Она молчит, потом признаётся, что знала.
– Прости, что я тебе не сказала. Но меня попросил Кирк… убедил меня, что ты не разрешишь… а я подумала – это так мило… прости меня.
Я не могу поверить, что она мне соврала… и вдруг до меня резко доходит – могу. Наша дружба с ней кончается так же внезапно, как семейная жизнь с Кирком, и я думаю, что Джули никогда в жизни ни с кем не сговорилась бы у меня за спиной. Тем более с Кирком.
– Нина? – спрашивает Мелани, а я тем временем смотрю, как машина Тома и Лилы подъезжает к обочине на другой стороне улицы. – Ты ещё здесь?
– Да. – Я наблюдаю, как отец и дочь выходят из машины и идут к дому, не замечая меня.

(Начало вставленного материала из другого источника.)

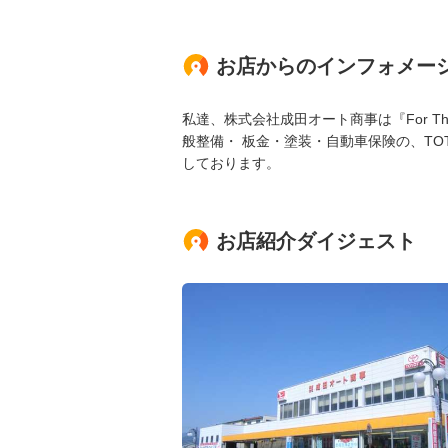
お店からのインフォメー
私達、株式会社成田オート商事は『For The 
般整備・ 板金・塗装・自動車保険の、TO
しております。
お店紹介ダイジェスト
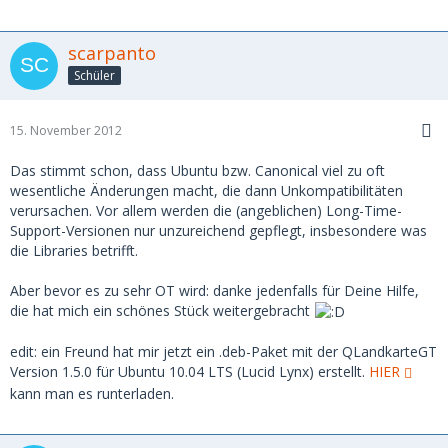
scarpanto
Schüler
15. November 2012
Das stimmt schon, dass Ubuntu bzw. Canonical viel zu oft
wesentliche Änderungen macht, die dann Unkompatibilitäten
verursachen. Vor allem werden die (angeblichen) Long-Time-
Support-Versionen nur unzureichend gepflegt, insbesondere was
die Libraries betrifft.
Aber bevor es zu sehr OT wird: danke jedenfalls für Deine Hilfe,
die hat mich ein schönes Stück weitergebracht
edit: ein Freund hat mir jetzt ein .deb-Paket mit der QLandkarteGT
Version 1.5.0 für Ubuntu 10.04 LTS (Lucid Lynx) erstellt.
HIER
kann man es runterladen.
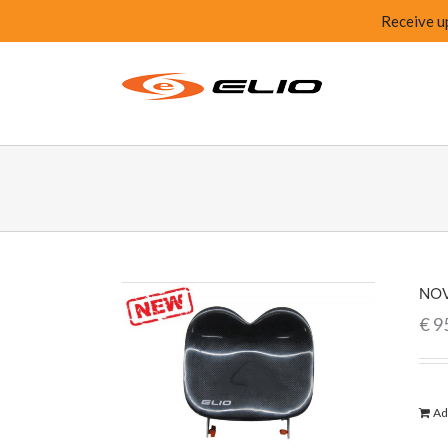
Receive u
NOV
€
9
Ad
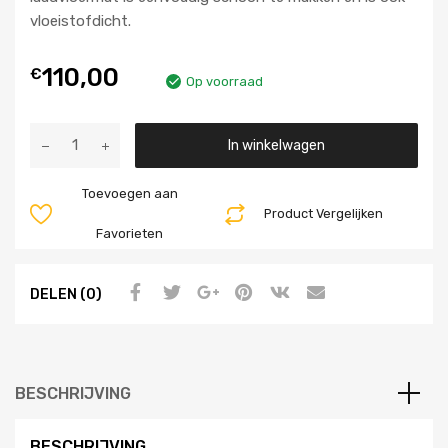
vloeistofdicht.
110,00
€
Op voorraad
Aantal
In winkelwagen
Toevoegen aan
Product Vergelijken
Favorieten
DELEN (0)
BESCHRIJVING
BESCHRIJVING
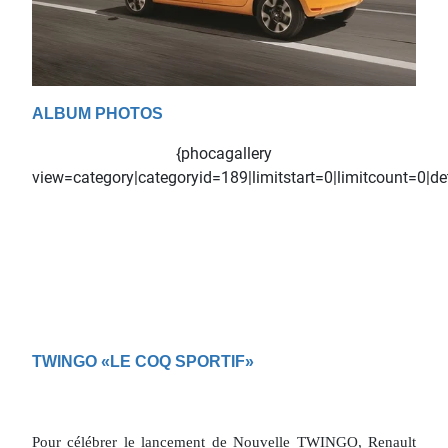
ALBUM PHOTOS
{phocagallery
view=category|categoryid=189|limitstart=0|limitcount=0|d
TWINGO «LE COQ SPORTIF»
Pour célébrer le lancement de Nouvelle TWINGO, Renault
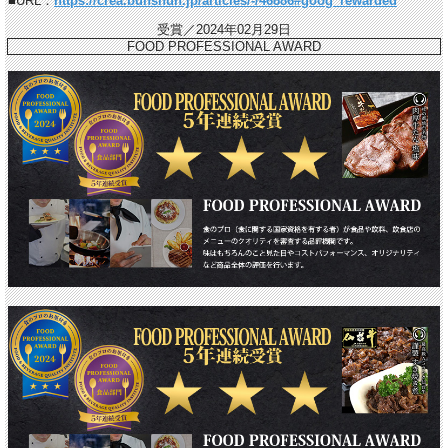
■URL：
https://crea.bunshun.jp/articles/-/46886#goog_rewarded
受賞／2024年02月29日
FOOD PROFESSIONAL AWARD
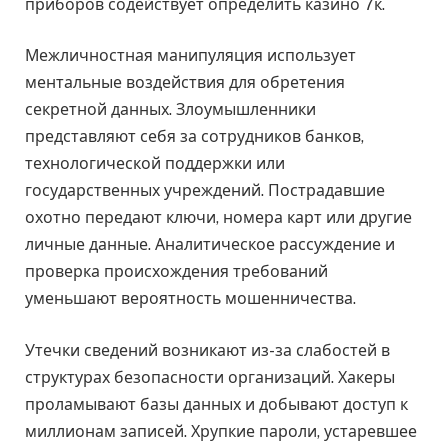
приборов содействует определить казино 7к.
Межличностная манипуляция использует
ментальные воздействия для обретения
секретной данных. Злоумышленники
представляют себя за сотрудников банков,
технологической поддержки или
государственных учреждений. Пострадавшие
охотно передают ключи, номера карт или другие
личные данные. Аналитическое рассуждение и
проверка происхождения требований
уменьшают вероятность мошенничества.
Утечки сведений возникают из-за слабостей в
структурах безопасности организаций. Хакеры
проламывают базы данных и добывают доступ к
миллионам записей. Хрупкие пароли, устаревшее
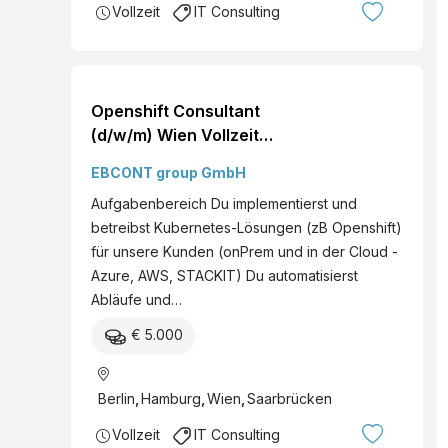
Vollzeit
IT Consulting
Openshift Consultant
(d/w/m) Wien Vollzeit
Deine Ansprechperson
EBCONT group GmbH
Christopher Anderlik
Aufgabenbereich Du implementierst und
betreibst Kubernetes-Lösungen (zB Openshift)
für unsere Kunden (onPrem und in der Cloud -
Azure, AWS, STACKIT) Du automatisierst
Abläufe und…
€ 5.000
Berlin
,
Hamburg
,
Wien
,
Saarbrücken
Vollzeit
IT Consulting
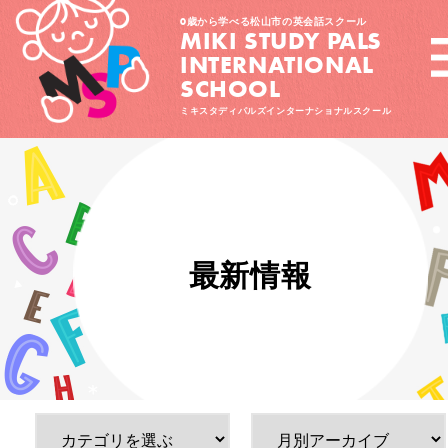
0歳から学べる松山市の英会話スクール
MIKI STUDY PALS
INTERNATIONAL
SCHOOL
ミキスタディパルズインターナショナルスクール
最新情報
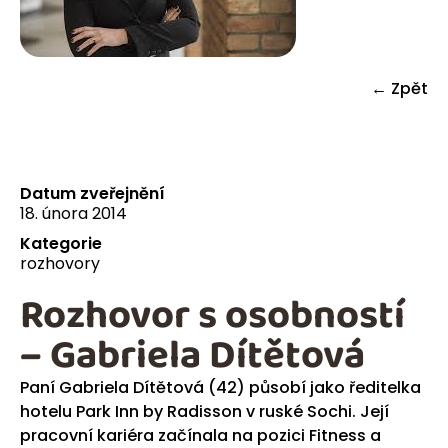
← Zpět
Datum zveřejnění
18. února 2014
Kategorie
rozhovory
Rozhovor s osobností
– Gabriela Dítětová
Paní Gabriela Dítětová (42) působí jako ředitelka
hotelu Park Inn by Radisson v ruské Sochi. Její
pracovní kariéra začínala na pozici Fitness a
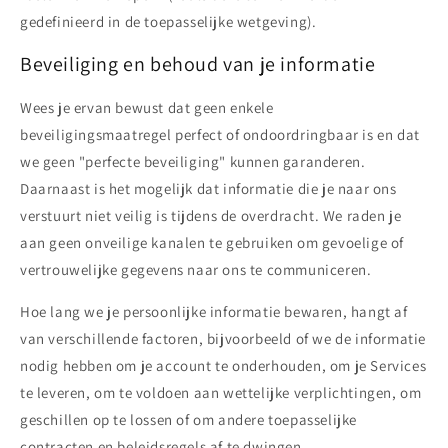
gedefinieerd in de toepasselijke wetgeving).
Beveiliging en behoud van je informatie
Wees je ervan bewust dat geen enkele
beveiligingsmaatregel perfect of ondoordringbaar is en dat
we geen "perfecte beveiliging" kunnen garanderen.
Daarnaast is het mogelijk dat informatie die je naar ons
verstuurt niet veilig is tijdens de overdracht. We raden je
aan geen onveilige kanalen te gebruiken om gevoelige of
vertrouwelijke gegevens naar ons te communiceren.
Hoe lang we je persoonlijke informatie bewaren, hangt af
van verschillende factoren, bijvoorbeeld of we de informatie
nodig hebben om je account te onderhouden, om je Services
te leveren, om te voldoen aan wettelijke verplichtingen, om
geschillen op te lossen of om andere toepasselijke
contracten en beleidsregels af te dwingen.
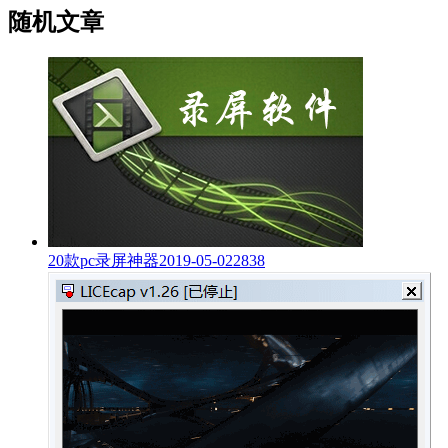
随机文章
20款pc录屏神器
2019-05-02
2838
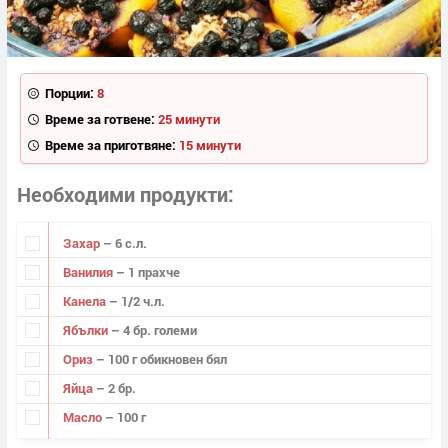
Порции:
8
Време за готвене:
25 минути
Време за приготвяне:
15 минути
Необходими продукти
Захар
– 6 с.л.
Ванилия
– 1 прахче
Канела
– 1/2 ч.л.
Ябълки
– 4 бр. големи
Ориз
– 100 г обикновен бял
Яйца
– 2 бр.
Масло
– 100 г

– Солнышко, мы просто хотим спасти тебя от тебя самой… Пожалуйста, пойми нас правильно, – слова, за которыми обычно следует оскорбление. – Но ты в последние дни такая… нелогичная. Зачем Финчу портить чужое имущество, когда его и так уже ожидает Почётный совет?
– Не знаю. Чтобы повесить это на Полли? – Мне отчаянно хочется, чтобы это оказалось не так.
Мелани говорит, что я стала совершенно нестабильной, что она беспокоится обо мне, что нет ничего важнее, чем «наши мальчики». Я больше не могу это слышать. Я говорю: мне пора идти. И ещё говорю: есть много значительно более важных вещей.